Some of you may have face-palmed already, seeing where this is heading.
This solution was crude, but quick to roll out. It also worked fine for simple Word files, and small CSVs of data. In fact, it worked - slowly - for CSVs of 100,000 rows or so. That covered 99.9% of our usage.
And then we started processing websites. And we starting digging into the data. Now, instead of 100,000 rows of simple text, we were evaluating millions at once. Our storage needs ballooned. Our database server started overloading trying to manage large chunks of text that the software isn't built to handle. The time to extract interesting reports started growing.
To stretch the analogy even further, our technical debt had been passed to collections.
How Do You Fix It?
There's no easy fix with most technical debt. You have to revisit the original problem decision, spec out a solution, and write it. You'll need to correct both the original problem and anything else built on that shaky foundation. If your automated testing is on point, you'll be grateful to yourself for putting in the time to write tests. If not, you'll curse yourself for the lack of foresight.

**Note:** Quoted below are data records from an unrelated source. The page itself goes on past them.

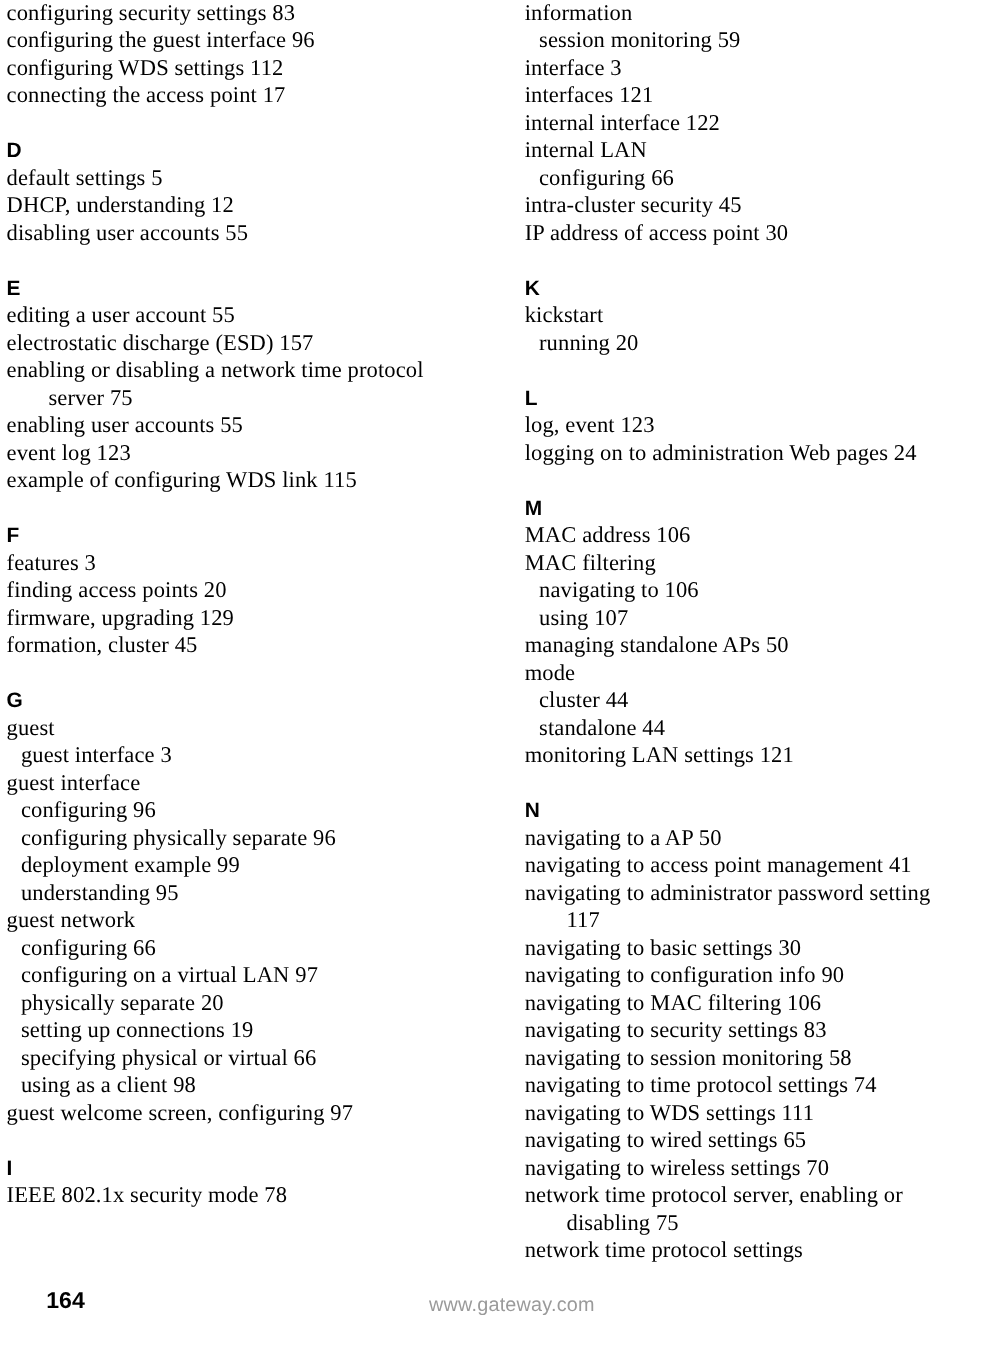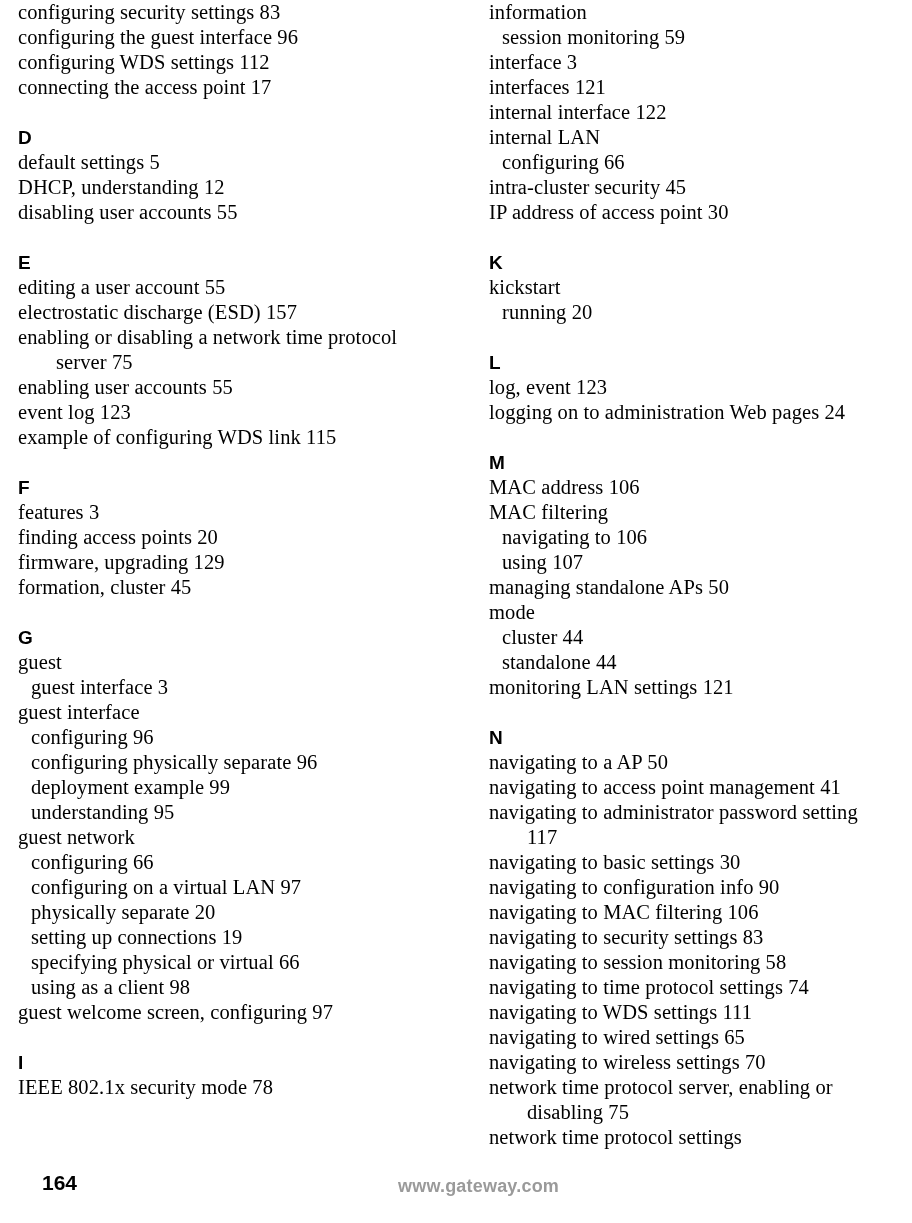--- a/index.html
+++ b/index.html
@@ -19,7 +19,7 @@
   }
   .columns {
     position: absolute;
-    left: 16px;
+    left: 4px;
     top: 0;
     width: 806px;
     height: 1160px;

The solution in our case is obvious enough, and indeed was way back when I created the original problem - we needed to store results data in a proper database table, with text stored as text files, and so on. And so that is what I've been working on for what feels like an eternity. Fortunately, I had created a decent set of unit tests, but not a complete set, so it was slow going. And I had built a monstrous amount on top of that shaky foundation, so the cascade of work was immense.
If I had written the original system to handle this long-term storage properly, I may have avoided this problem now. But I may not have rolled out the product when I did, and it may never have reached the "viable" in "minimum viable product". And I have had to put interesting development of new features on the back burner while I tackled this problem.
It's been a frustrating few months, all the more because I knew from day one that it might be required work one day. There's little doubt in my mind that I did the right thing in the first place with a quick solution, and completely the wrong thing leaving it so long to fix once I knew a fix was inevitable.